Sepuluh tahun lalu, Hasstriasnyah memendam kesal tak terkira. Pengusaha jasa perjalanan wisata ini harus menghadapi birokrasi Jakarta yang berbelit. Layanan perizinan bagai "ruang" tanpa standar yang jelas.
“Untuk mengurus izin usaha susah dan mahal. Banyak institusi pemerintah yang harus saya datangi, jika ingin cepat terpaksa pakai calo perizinan,” kata Yansah, panggilan akrab lelaki asal Sumatera Selatan ini, Jumat (20/07/2018) di Jakarta.
Suatu hari, dia tergoda menjadikan persoalan itu sebagai bahan penelitian saat menempuh pendidikan S2 jurusan Magister Kebijakan Publik. Yansah mulai memahami persoalan yang terjadi. Banyak layanan yang terlalu panjang mata rantai birokrasi. Sehingga perlu ada pemotongan jalur itu dengan menggunakan sistem teknologi informasi (TI).
Pria ini tidak hanya meneliti, namun mulai menyumbangkan idenya untuk perbaikan layanan di Ibu Kota. Lulusan School of Government Public Policy di International Practical Shooting Confederation IPSC, Bogor, Jawa Barat ini menjadi bagian perubahan positif ini. Kini, mantan pengusaha itu menjadi Staf Ahli Dinas Penanaman Modal dan Pelayanan Terpadu Satu Pintu (PTSP) DKI Jakarta.
Yansah menyebut telah terjadi "revolusi" dalam pelayanan publik di Jakarta. Tidak banyak provinsi di Indonesia yang mampu mendekatkan 269 jenis layanan di 319 titik pelayanan. Dari jumlah itu, 267 titik layanan berada di tingkat kelurahan. Artinya, warga Jakarta sebenarnya tidak perlu jauh-jauh mencari layanan dokumen perizinan dan non perizinan yang dibutuhkan.
Tidak hanya itu, Pemrov DKI juga menyediakan layanan anter jemput ke warga. Prinsipnya, warga yang menginginkan layanan ini dapat meminta petugas menjemputnya ke rumah. Namun apakah semua ini telah menjawab beragam masalah perizinan di Jakarta ?
Revolusi belum selesai
Dari penelusuran Kompas, revolusi yang disebut Yansah ternyata belum selesai. Masih ada warga yang belum puas dengan layanan di tingkat kelurahan, kecamatan, maupun kota. Masalah yang mereka hadapi pun beragamm. Tidak hanya terkait layanan petugas, tetapi juga mengenai kesiapan sistem TI sebagai tulang punggung layanan.

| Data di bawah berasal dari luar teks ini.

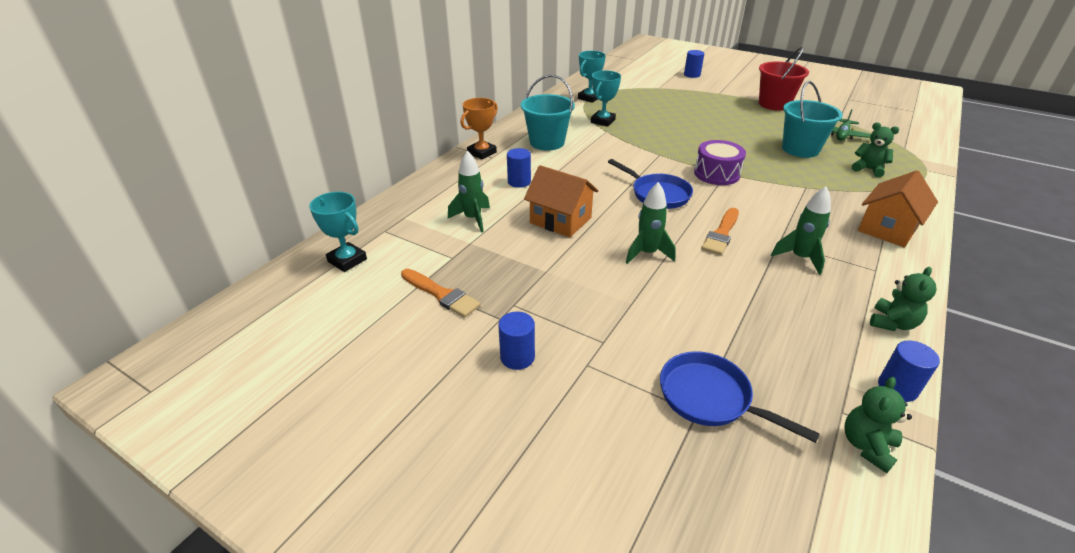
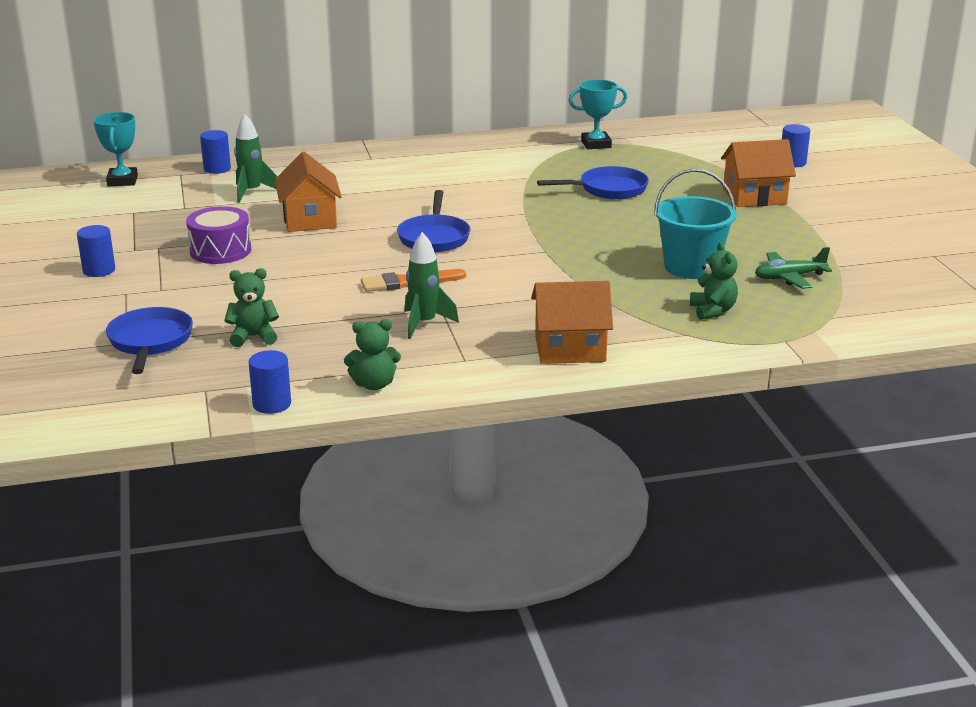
camera: 45 degrees right, 10 degrees down
orange brush [401,269,480,318] -> none
orange trophy [461,98,498,160] -> none
blue cylinder [507,148,531,188] -> blue cylinder moved to [200,130,231,174]
turquoise bucket [521,75,575,151] -> none
turquoise trophy [591,70,621,127] -> none
green rocket [626,182,676,264] -> none
purple drum [694,140,746,185] -> purple drum moved to [186,206,251,264]
red bucket [759,47,809,111] -> none
green teddy bear [844,377,912,473] -> green teddy bear moved to [224,268,279,347]
none -> blue pan [537,166,649,199]
none -> orange house [721,139,796,207]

Farida (47), perempuan asal Cakung, Jakarta Timur ini menilai PTSP di tingkat kecamatan belum cepat melayani warga. Farida datang ke PTSP tingkat kecamatan untuk mengurus kartu keluarga (KK). Namun selama empat bulan, dokumen KK tersebut belum jadi juga.
“Saya tidak mendapat penjelasan yang bagus soal ini. Sampai sekarang, KK saya belum beres” ujar Farida.

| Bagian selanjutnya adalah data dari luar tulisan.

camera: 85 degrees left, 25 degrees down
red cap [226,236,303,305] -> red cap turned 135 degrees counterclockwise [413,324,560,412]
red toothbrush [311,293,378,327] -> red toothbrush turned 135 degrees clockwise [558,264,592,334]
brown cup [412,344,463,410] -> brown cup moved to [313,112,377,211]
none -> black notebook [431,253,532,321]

Hal serupa dialami Wulan (23), warga Jakarta Timur. Saat datang ke kantor PTSP tingkat kota, dia tidak mendapatkan penjelasan lengkap dari petugas. Dia masih bingung mengenai syarat apa saja yang harus dilengkapi untuk membuat surat Izin Mendirikan Bangunan (IMB). “Saya kesulitan memahami apa yang dijelaskan petugas,” ucap Wulan.
Di tengah persoalan ini, godaan jasa calo masih terlihat, seperti yang terjadi di Kantor PTSP Jakarta Timur. Kompas melihat seorang petugas pemberi layanan melakukan transaksi dengan warga di sebuah kantin di area kantor itu. Keduanya duduk di dekat pintu kantin sambil membicarakan surat IMB.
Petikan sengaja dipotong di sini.